We present a spatio-temporal energy minimization formulation for simultaneous video object discovery and co-segmentation across multiple videos containing irrelevant frames. Our approach overcomes a limitation that most existing video co-segmentation methods possess, i.e., they perform poorly when dealing with practical videos in which the target objects are not present in many frames. Our formulation incorporates a spatio-temporal auto-context model, which is combined with appearance modeling for superpixel labeling. The superpixel-level labels are propagated to the frame level through a multiple instance boosting algorithm with spatial reasoning, based on which frames containing the target object are identified. Our method only needs to be bootstrapped with the frame-level labels for a few video frames (e.g., usually 1 to 3) to indicate if they contain the target objects or not. Extensive experiments on four datasets validate the efficacy of our proposed method: 1) object segmentation from a single video on the SegTrack dataset, 2) object co-segmentation from multiple videos on a video co-segmentation dataset, and 3) joint object discovery and co-segmentation from multiple videos containing irrelevant frames on the MOViCS dataset and XJTU-Stevens, a new dataset that we introduce in this paper.
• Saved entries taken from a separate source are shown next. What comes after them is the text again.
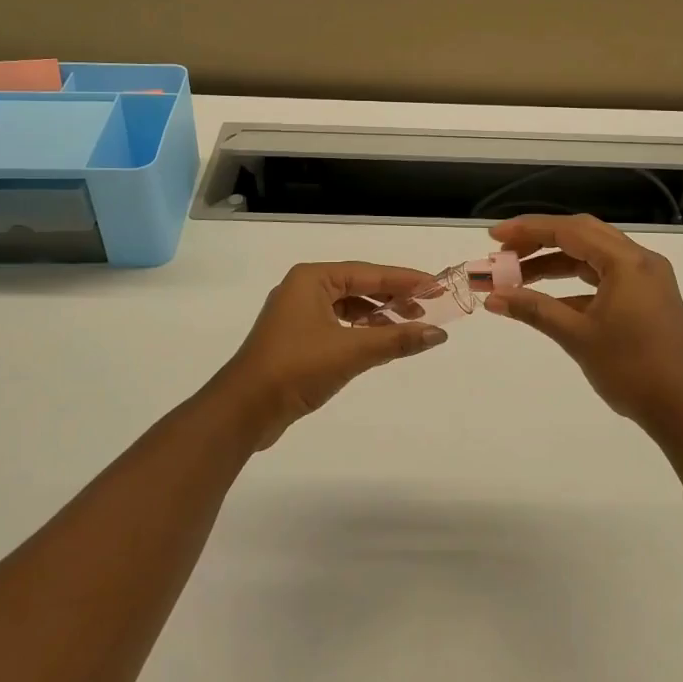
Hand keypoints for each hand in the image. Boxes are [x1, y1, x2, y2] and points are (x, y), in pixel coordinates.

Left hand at [209, 262, 447, 448]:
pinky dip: (359, 331)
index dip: (405, 280)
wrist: (243, 409)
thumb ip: (397, 340)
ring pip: (347, 306)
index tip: (436, 287)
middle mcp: (303, 288)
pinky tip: (378, 344)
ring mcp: (296, 314)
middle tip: (427, 308)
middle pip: (359, 285)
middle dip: (393, 297)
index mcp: (312, 278)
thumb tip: (439, 334)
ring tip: (406, 327)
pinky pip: (336, 324)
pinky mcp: (295, 339)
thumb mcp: (352, 351)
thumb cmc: (296, 367)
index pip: (369, 272)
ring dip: (377, 316)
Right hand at [483, 215, 682, 434]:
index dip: (528, 230)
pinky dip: (574, 284)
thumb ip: (534, 310)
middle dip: (539, 241)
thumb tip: (492, 297)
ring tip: (517, 276)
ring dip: (555, 263)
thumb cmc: (631, 369)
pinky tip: (547, 300)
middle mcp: (639, 260)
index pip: (570, 231)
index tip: (494, 237)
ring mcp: (645, 279)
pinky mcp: (646, 297)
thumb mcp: (578, 337)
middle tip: (503, 253)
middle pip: (581, 235)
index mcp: (627, 262)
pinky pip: (603, 277)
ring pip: (592, 256)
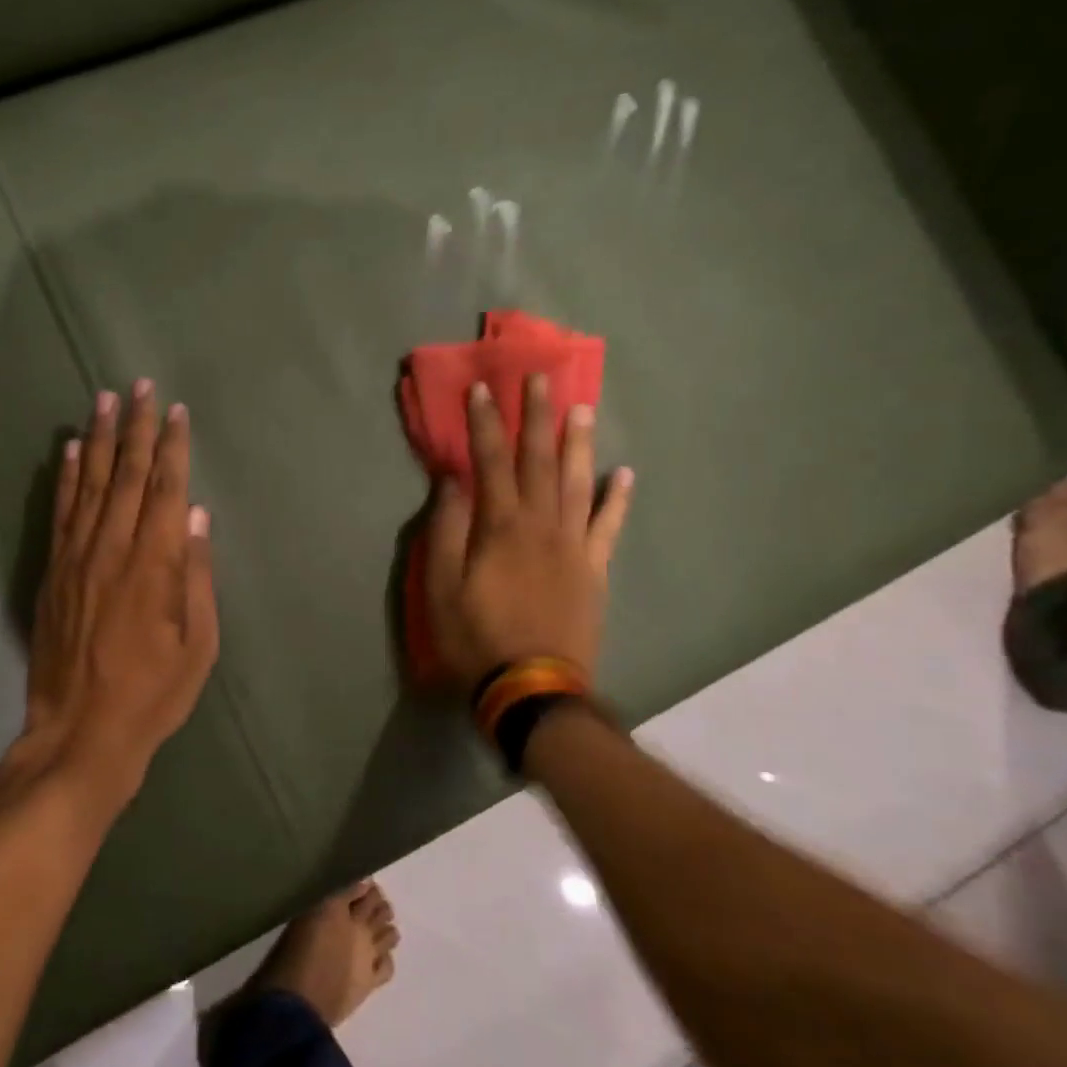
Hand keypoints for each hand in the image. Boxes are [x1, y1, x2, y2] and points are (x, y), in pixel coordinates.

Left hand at [22, 380, 218, 793]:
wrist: (81, 731)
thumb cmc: (153, 693)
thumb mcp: (199, 644)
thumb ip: (197, 576)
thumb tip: (197, 518)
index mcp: (155, 564)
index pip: (166, 489)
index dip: (173, 446)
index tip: (176, 411)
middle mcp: (113, 548)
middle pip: (128, 474)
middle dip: (136, 426)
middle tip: (140, 385)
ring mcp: (77, 557)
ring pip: (91, 483)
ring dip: (100, 438)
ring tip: (103, 398)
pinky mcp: (53, 571)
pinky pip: (61, 512)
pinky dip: (67, 477)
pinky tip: (71, 450)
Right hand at [424, 376, 632, 686]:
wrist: (533, 688)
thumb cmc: (475, 637)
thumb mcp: (441, 586)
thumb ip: (447, 529)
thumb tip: (452, 480)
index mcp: (501, 526)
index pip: (491, 462)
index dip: (485, 423)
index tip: (483, 388)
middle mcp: (542, 525)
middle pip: (540, 460)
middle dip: (538, 417)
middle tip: (541, 378)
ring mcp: (575, 546)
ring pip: (579, 482)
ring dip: (579, 443)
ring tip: (583, 408)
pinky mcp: (595, 570)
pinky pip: (609, 526)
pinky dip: (617, 498)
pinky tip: (625, 474)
The proposed method compares favorably with the state-of-the-art in all of these experiments.
我们提出了一种用于跨多个包含不相关帧的视频进行同时视频对象发现和共同分割的时空能量最小化公式。我们的方法克服了大多数现有的视频共同分割方法的一个限制,即当处理实际视频时,它们的性能较差,因为目标对象在许多帧中都不存在。我们的公式结合了时空自上下文模型,该模型与超像素标记的外观建模相结合。通过基于空间推理的多实例提升算法将超像素级别的标签传播到帧级别,根据该算法可以识别包含目标对象的帧。我们的方法只需要用几个视频帧(例如,通常为 1 到 3 个)的帧级标签进行引导,以指示它们是否包含目标对象。在四个数据集上的广泛实验验证了我们提出的方法的有效性:1)在 SegTrack 数据集上的单个视频中的对象分割,2)在视频共同分割数据集上的多个视频中的对象共同分割,以及 3)在包含不相关帧的多个视频上的联合对象发现和共同分割 MOViCS 数据集和我们在本文中引入的新数据集 XJTU-Stevens。该方法在所有这些实验中都优于最先进的方法。